What are the two Rotterdam population-based cohorts in microbiomics research?

Answer 61

The two Rotterdam-based cohorts are:

Generation R: A longitudinal cohort study following children from pregnancy up to 20 years old, focusing on normal and abnormal growth and development. Stool samples were collected at age 9, and now the Generation R Next cohort is starting before pregnancy.
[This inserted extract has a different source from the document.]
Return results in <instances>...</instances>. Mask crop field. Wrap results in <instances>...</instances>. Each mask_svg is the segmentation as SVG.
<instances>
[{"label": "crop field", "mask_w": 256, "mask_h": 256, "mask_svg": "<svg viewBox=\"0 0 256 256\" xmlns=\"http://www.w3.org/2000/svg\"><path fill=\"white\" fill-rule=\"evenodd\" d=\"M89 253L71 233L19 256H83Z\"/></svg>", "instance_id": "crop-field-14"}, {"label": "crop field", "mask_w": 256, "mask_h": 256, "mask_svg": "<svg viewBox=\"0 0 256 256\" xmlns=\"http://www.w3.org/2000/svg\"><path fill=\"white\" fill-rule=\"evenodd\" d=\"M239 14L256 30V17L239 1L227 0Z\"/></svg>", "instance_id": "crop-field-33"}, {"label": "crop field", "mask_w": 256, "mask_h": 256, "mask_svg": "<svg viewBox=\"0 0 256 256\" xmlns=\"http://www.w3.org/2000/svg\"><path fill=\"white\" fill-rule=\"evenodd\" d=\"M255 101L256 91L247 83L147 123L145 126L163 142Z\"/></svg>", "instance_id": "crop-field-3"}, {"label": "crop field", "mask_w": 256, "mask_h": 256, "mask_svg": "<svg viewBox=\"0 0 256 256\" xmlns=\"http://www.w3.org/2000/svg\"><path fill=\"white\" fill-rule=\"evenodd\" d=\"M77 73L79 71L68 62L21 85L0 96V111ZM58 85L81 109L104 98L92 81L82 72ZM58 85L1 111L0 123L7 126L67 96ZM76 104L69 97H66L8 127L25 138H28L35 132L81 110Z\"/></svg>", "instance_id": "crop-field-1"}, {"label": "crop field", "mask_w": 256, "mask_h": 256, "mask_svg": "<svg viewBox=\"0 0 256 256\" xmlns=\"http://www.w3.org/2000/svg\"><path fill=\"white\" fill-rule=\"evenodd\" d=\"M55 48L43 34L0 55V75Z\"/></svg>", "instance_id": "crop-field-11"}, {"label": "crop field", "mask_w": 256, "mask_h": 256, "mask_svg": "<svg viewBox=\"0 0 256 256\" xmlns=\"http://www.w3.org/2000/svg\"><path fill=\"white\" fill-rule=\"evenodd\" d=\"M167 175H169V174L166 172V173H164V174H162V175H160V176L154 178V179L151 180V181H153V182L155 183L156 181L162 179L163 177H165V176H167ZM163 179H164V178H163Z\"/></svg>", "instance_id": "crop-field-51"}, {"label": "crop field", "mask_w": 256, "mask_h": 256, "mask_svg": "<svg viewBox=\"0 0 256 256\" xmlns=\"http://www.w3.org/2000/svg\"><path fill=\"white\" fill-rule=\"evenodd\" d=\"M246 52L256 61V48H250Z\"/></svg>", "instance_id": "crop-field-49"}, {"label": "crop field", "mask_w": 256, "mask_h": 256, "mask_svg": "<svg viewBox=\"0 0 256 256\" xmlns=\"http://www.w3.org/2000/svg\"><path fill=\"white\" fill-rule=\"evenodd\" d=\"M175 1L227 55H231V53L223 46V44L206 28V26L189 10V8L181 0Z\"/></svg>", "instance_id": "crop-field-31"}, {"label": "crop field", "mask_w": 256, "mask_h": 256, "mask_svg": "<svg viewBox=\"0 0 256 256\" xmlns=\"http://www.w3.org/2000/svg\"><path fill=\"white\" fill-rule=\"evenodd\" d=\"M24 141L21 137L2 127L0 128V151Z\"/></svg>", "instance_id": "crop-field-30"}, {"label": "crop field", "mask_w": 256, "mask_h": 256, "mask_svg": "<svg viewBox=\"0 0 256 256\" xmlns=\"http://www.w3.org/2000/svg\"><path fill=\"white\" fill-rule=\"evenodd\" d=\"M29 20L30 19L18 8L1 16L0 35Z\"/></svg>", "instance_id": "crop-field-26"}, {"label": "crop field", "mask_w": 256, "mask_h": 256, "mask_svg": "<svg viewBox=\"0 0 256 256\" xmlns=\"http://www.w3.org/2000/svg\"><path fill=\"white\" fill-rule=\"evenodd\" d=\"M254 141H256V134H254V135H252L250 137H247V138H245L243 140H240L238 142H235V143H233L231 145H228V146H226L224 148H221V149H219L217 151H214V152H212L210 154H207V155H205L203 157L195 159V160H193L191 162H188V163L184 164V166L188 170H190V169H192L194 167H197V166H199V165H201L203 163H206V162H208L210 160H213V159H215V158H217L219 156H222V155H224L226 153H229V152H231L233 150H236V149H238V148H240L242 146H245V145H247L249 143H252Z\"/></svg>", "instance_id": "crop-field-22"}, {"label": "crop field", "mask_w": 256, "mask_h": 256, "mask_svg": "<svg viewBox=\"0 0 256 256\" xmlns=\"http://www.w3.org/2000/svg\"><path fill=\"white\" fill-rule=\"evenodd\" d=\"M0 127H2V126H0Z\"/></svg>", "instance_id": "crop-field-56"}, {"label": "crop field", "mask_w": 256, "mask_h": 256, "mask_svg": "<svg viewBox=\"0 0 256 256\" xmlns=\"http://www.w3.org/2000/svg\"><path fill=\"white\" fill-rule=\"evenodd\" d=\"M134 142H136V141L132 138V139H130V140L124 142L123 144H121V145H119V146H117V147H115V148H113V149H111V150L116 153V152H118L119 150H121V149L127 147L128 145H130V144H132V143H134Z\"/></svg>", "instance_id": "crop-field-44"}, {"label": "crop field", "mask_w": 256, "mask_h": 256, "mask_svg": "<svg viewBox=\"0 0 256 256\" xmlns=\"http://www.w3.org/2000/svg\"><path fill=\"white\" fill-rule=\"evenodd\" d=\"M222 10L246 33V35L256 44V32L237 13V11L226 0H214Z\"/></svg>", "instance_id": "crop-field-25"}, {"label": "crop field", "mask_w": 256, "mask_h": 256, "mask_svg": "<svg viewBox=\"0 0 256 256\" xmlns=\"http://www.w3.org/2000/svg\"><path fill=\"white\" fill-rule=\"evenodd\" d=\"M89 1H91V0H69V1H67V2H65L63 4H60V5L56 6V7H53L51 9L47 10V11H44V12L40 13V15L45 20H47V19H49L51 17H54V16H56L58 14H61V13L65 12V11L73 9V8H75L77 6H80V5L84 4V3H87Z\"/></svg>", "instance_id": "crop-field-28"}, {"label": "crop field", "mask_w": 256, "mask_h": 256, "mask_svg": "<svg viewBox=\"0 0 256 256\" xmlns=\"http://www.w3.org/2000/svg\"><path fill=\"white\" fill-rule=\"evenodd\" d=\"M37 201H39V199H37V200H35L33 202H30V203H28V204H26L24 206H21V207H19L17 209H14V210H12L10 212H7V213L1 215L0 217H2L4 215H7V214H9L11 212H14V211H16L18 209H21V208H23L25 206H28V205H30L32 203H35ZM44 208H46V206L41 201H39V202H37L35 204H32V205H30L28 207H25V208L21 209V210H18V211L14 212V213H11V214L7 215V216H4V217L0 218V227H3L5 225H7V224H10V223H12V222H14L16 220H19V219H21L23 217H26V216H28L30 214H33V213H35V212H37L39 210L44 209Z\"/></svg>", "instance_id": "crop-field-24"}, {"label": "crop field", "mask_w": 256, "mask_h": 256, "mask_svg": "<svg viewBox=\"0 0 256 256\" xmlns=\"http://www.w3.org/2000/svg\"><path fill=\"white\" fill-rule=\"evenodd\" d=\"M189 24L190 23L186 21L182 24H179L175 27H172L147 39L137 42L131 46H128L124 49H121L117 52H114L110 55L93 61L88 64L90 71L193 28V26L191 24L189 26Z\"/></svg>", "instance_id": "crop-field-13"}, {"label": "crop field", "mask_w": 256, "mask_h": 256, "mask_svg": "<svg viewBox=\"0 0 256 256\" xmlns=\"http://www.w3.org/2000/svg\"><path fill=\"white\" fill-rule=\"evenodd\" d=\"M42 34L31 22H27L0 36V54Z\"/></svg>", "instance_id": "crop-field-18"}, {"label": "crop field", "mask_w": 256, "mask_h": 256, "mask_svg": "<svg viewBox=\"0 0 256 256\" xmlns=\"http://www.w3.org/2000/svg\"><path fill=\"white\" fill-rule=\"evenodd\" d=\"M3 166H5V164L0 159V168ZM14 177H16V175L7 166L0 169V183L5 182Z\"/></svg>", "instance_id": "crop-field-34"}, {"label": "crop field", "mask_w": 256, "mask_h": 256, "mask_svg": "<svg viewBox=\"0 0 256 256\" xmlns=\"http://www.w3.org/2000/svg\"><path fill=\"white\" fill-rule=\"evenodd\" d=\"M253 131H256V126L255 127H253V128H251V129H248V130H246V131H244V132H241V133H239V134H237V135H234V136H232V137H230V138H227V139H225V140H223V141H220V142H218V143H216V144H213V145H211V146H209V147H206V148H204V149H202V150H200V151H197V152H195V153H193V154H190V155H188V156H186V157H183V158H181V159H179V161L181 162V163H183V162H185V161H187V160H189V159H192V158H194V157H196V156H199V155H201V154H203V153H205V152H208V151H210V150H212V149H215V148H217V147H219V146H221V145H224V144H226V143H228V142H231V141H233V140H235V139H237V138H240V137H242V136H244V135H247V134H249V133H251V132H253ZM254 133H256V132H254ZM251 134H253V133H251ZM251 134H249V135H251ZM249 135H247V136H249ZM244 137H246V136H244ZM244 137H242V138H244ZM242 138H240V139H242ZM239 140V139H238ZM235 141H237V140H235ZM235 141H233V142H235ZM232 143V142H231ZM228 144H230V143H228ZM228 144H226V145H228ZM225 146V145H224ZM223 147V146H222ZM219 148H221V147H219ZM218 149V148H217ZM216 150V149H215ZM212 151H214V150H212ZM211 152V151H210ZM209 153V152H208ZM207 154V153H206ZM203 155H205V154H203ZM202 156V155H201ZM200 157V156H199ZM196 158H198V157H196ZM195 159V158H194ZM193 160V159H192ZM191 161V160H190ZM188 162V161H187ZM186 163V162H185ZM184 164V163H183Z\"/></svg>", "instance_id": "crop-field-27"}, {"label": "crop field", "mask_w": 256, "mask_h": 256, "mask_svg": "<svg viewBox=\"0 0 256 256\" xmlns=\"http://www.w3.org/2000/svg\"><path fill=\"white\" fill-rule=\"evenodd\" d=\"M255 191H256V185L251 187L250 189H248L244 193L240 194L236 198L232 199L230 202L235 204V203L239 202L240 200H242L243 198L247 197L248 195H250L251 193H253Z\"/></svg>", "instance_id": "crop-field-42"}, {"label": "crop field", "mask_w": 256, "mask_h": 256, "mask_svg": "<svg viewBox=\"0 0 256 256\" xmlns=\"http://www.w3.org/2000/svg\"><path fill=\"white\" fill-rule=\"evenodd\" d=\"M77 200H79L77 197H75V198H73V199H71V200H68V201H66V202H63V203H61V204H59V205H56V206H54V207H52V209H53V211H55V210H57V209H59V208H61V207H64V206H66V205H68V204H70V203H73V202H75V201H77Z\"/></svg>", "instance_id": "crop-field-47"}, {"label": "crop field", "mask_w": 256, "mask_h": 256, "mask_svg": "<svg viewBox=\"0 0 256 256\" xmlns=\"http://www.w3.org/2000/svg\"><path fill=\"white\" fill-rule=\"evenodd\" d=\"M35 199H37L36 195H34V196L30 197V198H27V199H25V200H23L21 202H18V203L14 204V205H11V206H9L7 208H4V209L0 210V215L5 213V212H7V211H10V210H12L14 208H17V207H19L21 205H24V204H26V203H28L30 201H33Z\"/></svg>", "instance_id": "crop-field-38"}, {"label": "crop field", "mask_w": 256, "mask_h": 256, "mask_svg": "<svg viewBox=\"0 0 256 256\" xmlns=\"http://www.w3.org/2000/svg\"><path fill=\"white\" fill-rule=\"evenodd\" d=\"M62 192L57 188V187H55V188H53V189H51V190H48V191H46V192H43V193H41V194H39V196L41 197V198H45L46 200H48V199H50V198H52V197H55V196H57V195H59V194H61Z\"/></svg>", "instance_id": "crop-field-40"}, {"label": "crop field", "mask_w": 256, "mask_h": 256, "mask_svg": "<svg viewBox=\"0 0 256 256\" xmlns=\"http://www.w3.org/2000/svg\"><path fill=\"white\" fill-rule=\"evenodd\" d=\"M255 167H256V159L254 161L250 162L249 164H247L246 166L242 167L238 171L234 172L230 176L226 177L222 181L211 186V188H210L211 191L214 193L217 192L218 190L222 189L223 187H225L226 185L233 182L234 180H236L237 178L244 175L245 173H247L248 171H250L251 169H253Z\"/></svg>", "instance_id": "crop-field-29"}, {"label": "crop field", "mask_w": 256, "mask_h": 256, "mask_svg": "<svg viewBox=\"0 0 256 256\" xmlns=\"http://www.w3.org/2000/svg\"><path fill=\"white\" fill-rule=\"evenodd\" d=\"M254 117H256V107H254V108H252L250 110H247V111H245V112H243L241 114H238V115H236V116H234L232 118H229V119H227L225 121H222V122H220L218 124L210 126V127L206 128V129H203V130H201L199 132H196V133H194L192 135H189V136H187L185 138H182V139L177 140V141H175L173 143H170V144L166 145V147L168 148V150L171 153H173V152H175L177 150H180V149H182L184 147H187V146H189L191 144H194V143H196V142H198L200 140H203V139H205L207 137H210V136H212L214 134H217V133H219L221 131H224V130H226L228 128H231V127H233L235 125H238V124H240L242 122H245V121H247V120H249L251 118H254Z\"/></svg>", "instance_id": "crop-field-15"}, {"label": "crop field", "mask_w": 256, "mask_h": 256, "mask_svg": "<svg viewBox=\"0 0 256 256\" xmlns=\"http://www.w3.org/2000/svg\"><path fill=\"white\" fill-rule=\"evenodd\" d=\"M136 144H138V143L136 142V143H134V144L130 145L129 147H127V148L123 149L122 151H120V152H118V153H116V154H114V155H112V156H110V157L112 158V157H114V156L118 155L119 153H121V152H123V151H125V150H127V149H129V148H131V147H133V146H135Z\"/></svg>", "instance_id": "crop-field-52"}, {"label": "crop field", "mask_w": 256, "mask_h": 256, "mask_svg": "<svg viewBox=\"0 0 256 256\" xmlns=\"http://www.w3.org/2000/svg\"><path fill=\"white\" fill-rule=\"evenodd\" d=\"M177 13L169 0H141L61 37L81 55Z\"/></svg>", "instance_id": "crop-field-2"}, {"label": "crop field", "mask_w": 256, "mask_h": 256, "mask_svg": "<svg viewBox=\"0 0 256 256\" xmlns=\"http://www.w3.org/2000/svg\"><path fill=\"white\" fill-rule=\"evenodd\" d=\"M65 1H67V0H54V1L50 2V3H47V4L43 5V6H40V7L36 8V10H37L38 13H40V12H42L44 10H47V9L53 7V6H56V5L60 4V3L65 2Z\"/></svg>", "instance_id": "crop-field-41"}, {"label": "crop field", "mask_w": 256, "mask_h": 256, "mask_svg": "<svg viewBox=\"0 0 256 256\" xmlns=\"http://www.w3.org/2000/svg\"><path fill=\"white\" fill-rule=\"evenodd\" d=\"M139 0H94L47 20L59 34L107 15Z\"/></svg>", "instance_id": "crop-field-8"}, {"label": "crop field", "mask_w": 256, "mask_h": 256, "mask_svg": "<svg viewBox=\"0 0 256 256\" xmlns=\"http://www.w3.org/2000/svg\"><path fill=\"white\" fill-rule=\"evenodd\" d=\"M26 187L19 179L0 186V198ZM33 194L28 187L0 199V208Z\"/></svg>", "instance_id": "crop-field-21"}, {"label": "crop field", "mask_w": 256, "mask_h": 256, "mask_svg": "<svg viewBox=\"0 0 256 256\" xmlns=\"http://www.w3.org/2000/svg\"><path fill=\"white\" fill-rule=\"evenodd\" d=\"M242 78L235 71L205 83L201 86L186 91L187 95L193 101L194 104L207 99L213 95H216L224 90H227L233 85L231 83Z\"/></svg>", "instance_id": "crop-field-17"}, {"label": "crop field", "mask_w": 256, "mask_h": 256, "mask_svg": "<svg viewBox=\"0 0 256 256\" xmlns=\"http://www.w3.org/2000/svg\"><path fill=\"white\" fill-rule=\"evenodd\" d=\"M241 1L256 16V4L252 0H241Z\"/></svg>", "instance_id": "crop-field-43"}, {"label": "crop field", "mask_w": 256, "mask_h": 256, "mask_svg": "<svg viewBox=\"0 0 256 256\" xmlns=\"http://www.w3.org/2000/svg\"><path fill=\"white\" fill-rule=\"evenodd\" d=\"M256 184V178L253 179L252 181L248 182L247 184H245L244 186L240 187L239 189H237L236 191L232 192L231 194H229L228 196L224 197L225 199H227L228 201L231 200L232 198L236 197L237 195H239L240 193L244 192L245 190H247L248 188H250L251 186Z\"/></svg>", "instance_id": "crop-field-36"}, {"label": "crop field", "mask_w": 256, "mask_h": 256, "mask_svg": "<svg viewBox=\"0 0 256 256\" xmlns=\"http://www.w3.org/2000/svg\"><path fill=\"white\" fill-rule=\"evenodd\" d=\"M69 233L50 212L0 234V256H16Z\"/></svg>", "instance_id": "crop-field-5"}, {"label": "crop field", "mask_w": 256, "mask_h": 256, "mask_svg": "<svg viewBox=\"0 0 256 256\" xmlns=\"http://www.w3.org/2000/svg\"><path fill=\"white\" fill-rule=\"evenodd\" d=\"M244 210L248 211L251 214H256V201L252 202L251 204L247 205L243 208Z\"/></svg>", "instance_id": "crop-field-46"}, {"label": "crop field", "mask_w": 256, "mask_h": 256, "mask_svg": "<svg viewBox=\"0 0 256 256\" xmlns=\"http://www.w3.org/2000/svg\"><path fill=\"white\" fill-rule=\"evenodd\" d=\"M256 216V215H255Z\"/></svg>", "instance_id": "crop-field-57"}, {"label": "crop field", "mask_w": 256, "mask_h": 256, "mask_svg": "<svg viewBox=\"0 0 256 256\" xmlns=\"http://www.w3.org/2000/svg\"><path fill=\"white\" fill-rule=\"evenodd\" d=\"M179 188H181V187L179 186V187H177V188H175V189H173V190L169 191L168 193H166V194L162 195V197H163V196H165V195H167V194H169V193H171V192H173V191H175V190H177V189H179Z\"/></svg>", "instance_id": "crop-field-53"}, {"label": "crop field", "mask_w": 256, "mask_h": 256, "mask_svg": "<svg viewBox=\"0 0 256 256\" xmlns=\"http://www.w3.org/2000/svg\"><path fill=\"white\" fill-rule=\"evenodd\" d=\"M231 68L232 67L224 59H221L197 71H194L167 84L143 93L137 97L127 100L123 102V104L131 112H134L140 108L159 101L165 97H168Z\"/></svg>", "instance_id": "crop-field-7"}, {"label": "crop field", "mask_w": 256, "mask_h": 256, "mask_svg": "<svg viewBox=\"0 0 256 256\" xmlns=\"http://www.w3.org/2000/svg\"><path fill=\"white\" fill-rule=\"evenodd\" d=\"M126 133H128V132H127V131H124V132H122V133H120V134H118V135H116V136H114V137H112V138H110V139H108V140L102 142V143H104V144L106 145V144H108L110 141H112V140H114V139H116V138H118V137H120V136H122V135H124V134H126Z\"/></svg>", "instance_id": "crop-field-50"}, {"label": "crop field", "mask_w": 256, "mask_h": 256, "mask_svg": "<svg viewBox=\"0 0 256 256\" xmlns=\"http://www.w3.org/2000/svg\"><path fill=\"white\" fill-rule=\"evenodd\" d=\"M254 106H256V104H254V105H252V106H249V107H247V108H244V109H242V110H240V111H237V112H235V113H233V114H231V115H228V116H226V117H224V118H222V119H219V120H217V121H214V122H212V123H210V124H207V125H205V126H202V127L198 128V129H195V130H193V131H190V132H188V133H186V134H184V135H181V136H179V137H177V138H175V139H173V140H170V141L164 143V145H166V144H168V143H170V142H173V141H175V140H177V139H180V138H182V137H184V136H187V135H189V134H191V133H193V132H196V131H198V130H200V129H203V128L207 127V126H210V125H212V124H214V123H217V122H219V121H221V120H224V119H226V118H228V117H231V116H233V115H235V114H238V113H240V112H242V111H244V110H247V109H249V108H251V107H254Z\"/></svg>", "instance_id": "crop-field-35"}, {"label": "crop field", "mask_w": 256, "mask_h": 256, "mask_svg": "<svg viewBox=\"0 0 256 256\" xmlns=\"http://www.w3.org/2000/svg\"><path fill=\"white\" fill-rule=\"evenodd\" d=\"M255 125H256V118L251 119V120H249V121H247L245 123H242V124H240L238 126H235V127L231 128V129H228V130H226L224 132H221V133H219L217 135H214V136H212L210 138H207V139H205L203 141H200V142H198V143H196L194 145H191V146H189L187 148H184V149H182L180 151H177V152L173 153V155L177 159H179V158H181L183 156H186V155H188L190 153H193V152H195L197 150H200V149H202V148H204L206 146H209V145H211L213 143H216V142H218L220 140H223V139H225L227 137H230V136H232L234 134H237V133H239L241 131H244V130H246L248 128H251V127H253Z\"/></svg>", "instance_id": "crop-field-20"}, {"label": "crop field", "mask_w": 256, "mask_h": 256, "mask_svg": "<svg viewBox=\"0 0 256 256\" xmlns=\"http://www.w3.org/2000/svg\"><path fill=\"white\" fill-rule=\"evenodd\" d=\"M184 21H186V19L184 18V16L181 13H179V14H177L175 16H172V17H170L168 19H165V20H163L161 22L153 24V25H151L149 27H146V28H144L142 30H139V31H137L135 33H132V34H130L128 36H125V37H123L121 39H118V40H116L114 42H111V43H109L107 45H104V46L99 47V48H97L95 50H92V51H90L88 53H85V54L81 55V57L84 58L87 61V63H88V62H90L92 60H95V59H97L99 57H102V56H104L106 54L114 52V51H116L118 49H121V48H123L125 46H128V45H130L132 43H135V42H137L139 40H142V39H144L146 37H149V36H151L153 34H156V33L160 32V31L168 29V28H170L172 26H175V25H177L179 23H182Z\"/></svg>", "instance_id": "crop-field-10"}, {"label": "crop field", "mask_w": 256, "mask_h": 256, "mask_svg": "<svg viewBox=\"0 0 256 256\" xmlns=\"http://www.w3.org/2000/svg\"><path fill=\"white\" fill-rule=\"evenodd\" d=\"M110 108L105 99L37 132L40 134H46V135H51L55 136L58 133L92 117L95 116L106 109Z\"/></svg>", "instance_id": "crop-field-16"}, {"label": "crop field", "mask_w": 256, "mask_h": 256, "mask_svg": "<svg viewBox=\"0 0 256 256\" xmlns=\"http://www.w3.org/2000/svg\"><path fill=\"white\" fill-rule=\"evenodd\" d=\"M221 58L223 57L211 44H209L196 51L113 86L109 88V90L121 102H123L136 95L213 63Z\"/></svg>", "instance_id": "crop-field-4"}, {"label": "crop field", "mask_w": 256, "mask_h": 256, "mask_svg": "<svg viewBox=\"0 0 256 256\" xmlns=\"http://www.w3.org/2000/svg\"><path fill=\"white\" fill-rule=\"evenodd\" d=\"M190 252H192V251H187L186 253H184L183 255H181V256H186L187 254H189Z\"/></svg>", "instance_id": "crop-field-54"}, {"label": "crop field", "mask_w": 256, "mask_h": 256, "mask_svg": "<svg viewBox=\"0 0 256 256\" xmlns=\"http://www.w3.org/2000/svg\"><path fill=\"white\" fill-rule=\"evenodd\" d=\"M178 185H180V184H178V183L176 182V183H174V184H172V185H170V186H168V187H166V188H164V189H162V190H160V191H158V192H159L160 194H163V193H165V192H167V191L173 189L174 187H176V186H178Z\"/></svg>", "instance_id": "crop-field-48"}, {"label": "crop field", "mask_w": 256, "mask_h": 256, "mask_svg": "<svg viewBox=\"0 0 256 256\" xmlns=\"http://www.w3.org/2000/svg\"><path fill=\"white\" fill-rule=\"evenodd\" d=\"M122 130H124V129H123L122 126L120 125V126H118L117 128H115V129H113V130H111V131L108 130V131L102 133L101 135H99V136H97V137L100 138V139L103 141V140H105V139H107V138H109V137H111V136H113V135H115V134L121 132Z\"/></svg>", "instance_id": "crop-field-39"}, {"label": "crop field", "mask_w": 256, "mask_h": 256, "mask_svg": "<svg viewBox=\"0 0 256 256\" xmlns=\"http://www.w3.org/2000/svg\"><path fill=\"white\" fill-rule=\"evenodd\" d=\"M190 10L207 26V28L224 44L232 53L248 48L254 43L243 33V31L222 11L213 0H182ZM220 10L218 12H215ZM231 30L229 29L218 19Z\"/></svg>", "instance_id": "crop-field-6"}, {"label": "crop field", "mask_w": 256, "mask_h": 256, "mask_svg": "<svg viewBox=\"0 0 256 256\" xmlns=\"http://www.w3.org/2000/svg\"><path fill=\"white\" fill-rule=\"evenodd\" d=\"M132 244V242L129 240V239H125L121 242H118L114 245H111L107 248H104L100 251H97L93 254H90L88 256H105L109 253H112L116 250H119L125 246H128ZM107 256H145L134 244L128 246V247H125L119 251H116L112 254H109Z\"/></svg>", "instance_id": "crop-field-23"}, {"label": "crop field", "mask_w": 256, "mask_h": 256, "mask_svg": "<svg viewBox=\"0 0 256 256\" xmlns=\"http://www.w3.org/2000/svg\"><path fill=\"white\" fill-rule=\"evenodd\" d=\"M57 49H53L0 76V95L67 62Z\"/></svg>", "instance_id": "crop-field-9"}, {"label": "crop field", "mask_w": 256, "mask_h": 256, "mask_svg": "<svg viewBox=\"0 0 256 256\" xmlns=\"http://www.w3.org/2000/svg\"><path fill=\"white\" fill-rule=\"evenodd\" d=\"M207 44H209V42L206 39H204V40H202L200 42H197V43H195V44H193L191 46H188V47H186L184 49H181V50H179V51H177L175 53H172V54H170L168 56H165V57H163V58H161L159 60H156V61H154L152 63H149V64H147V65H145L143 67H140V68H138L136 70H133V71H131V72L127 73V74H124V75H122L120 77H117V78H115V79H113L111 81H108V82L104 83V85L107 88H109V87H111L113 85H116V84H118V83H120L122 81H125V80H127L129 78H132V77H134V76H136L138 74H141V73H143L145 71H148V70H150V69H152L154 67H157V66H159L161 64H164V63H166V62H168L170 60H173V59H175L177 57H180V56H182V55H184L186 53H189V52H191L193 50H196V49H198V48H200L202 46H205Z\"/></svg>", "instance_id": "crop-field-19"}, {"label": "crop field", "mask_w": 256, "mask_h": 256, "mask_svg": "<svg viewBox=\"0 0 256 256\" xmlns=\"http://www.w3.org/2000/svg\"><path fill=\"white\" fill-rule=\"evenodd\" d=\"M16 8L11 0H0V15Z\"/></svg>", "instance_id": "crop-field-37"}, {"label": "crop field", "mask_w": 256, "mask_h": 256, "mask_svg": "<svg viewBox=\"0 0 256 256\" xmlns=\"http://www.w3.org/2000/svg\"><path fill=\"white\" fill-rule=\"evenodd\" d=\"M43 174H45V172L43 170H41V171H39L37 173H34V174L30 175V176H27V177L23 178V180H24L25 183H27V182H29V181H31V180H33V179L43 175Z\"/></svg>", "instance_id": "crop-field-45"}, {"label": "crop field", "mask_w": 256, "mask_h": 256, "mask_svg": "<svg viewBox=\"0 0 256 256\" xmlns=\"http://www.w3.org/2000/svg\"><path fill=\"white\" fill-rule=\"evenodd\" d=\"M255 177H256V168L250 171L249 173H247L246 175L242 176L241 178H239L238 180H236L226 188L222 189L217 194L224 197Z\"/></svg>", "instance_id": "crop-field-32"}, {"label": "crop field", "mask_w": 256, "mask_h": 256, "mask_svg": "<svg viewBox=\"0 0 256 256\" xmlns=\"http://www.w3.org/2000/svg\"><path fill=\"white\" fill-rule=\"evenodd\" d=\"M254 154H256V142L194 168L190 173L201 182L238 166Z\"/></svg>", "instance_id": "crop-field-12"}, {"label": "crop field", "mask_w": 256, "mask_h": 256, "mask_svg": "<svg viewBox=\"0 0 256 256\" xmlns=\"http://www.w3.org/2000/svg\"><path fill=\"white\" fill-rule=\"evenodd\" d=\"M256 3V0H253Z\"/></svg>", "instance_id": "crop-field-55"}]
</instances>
Rotterdam Study: A cohort study that started with participants over 55 years old, examining chronic diseases in the elderly. The study has collected over 1,400 stool samples for microbiome analysis.

Question 62

Why is 16S rRNA profiling currently the preferred technique for microbiome studies?

Answer 62

16S rRNA profiling is preferred because it is cost-effective, allows for high-throughput analysis, and provides insights into bacterial taxonomy by targeting the 16S rRNA gene, which is present in all bacteria but varies enough to distinguish between different species. It is a well-established method for studying microbial communities.

Question 63

How is the field of microbiomics evolving with respect to sample types other than stool?

Answer 63

While stool samples have been the primary focus for gut microbiome studies, other niches such as the skin, oral cavity, lungs, and vaginal microbiota are gaining interest. These niches provide insights into localized microbial communities and their role in different health conditions beyond the gut, demonstrating the expanding scope of microbiomics.

Question 64

How is the field of microbiomics evolving rapidly?

Answer 64

The field of microbiomics is evolving rapidly due to advances in sequencing technologies, bioinformatic tools, and the growing availability of large-scale human cohort datasets. Studies are moving from focusing only on bacterial communities (16S rRNA) to examining entire microbial genomes (metagenomics) and functional outputs (metabolomics, proteomics), with increasing interest in niches beyond the gut.

Question 65

What are some of the advancements in microbiomics beyond 16S rRNA profiling?

Answer 65

Beyond 16S rRNA profiling, advancements include metagenomics, which involves sequencing all DNA in a sample to explore all microbes (bacteria, fungi, viruses) and their functions, metatranscriptomics for studying RNA activity, and metabolomics for analyzing metabolites produced by microbes, providing a more comprehensive view of microbial function and interaction in the host.